(INFORMATION PROVIDED):
[Start of Attachment]

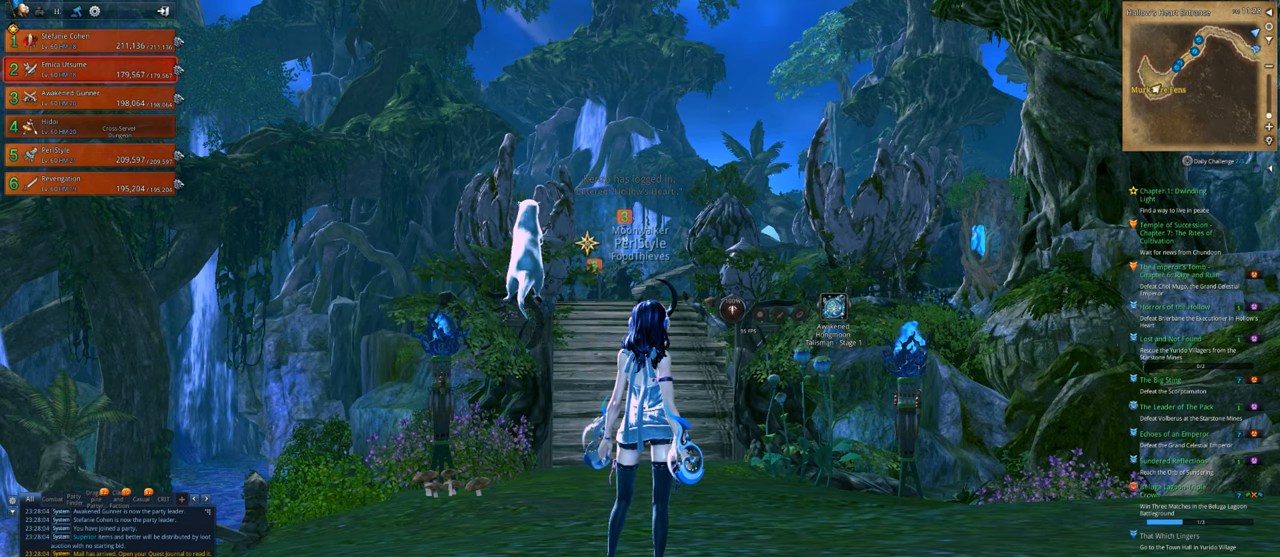
{"keys": [], "mouse": [], "mouse_move": "still", "events": []}
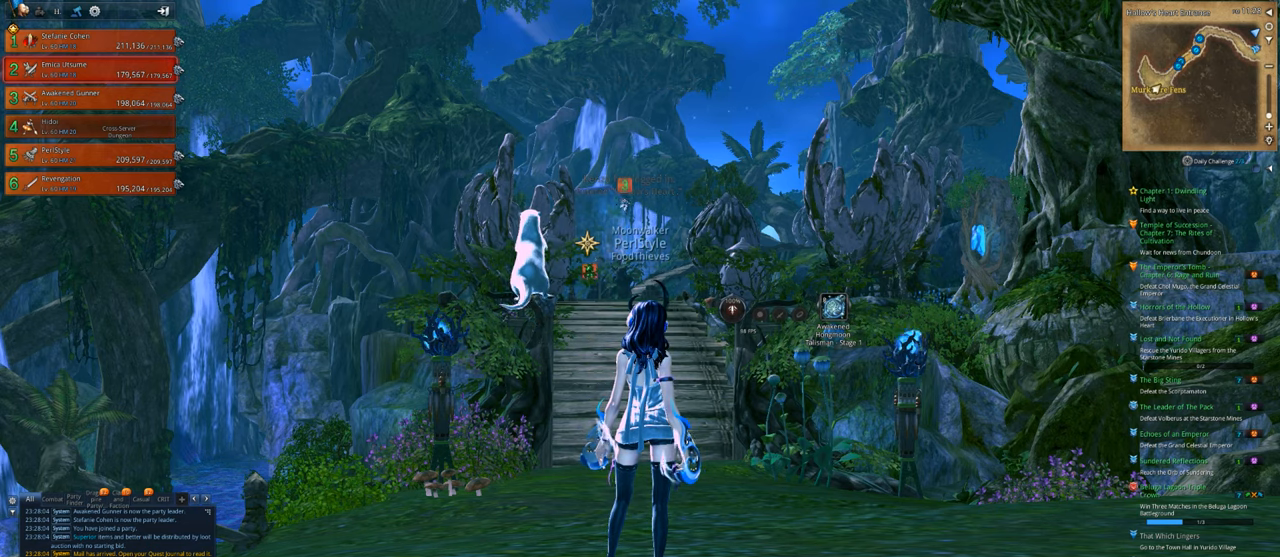
{"keys": [], "mouse": [], "mouse_move": "still", "events": []}
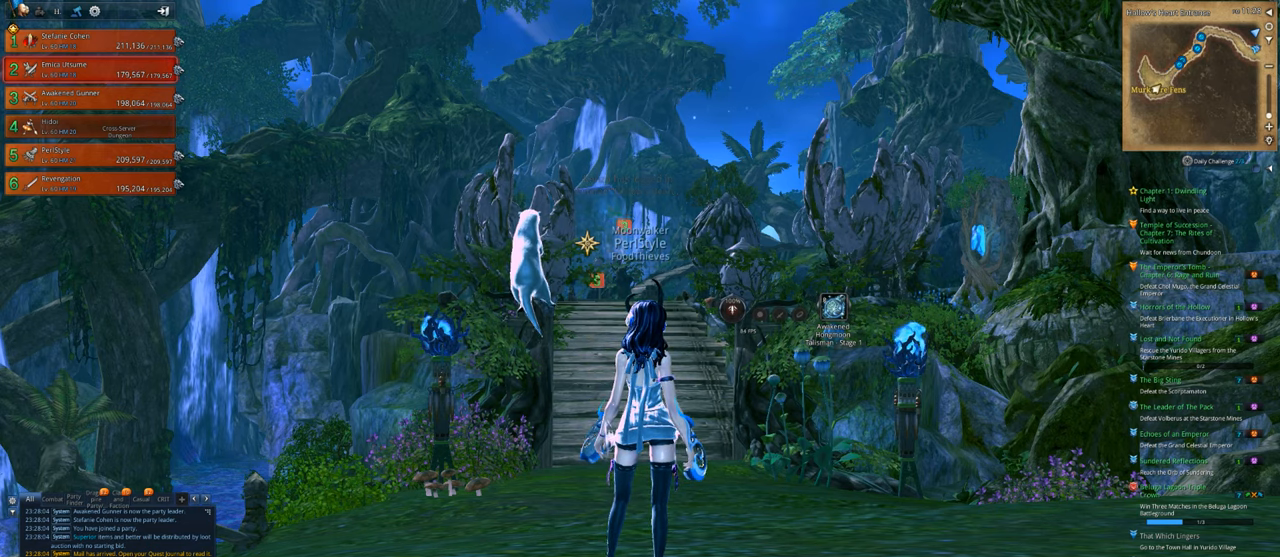
{"keys": ["a"], "mouse": [], "mouse_move": "still", "events": [[500, "a", "down"]]}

[End of Attachment]

(BRIEF): The material should be duplicated word for word, with no images included.

(YOUR RESPONSE):
{"keys": [], "mouse": [], "mouse_move": "still", "events": []}
{"keys": [], "mouse": [], "mouse_move": "still", "events": []}
{"keys": ["a"], "mouse": [], "mouse_move": "still", "events": [[500, "a", "down"]]}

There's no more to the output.